Assignment – Return the run of lines below that opens with the line containing "left front paw: (553, 535)" and closes with the line containing "right back paw: (205, 527)", keeping each one exact.

Data provided –
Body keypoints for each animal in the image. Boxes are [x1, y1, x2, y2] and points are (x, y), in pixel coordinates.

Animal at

--

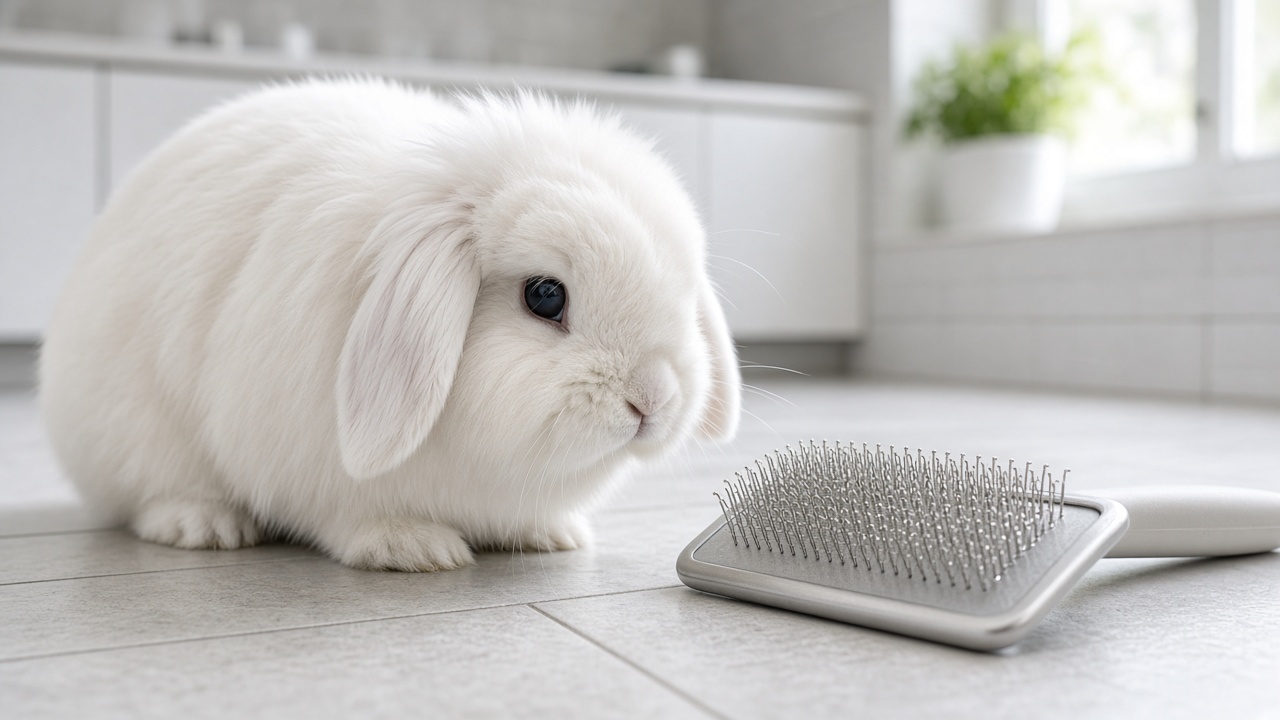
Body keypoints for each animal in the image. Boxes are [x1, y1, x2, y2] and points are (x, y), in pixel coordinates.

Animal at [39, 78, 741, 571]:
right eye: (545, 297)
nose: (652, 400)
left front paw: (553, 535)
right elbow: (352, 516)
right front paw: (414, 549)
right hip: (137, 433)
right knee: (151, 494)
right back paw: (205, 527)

Answer box –
left front paw: (553, 535)
right elbow: (352, 516)
right front paw: (414, 549)
right hip: (137, 433)
right knee: (151, 494)
right back paw: (205, 527)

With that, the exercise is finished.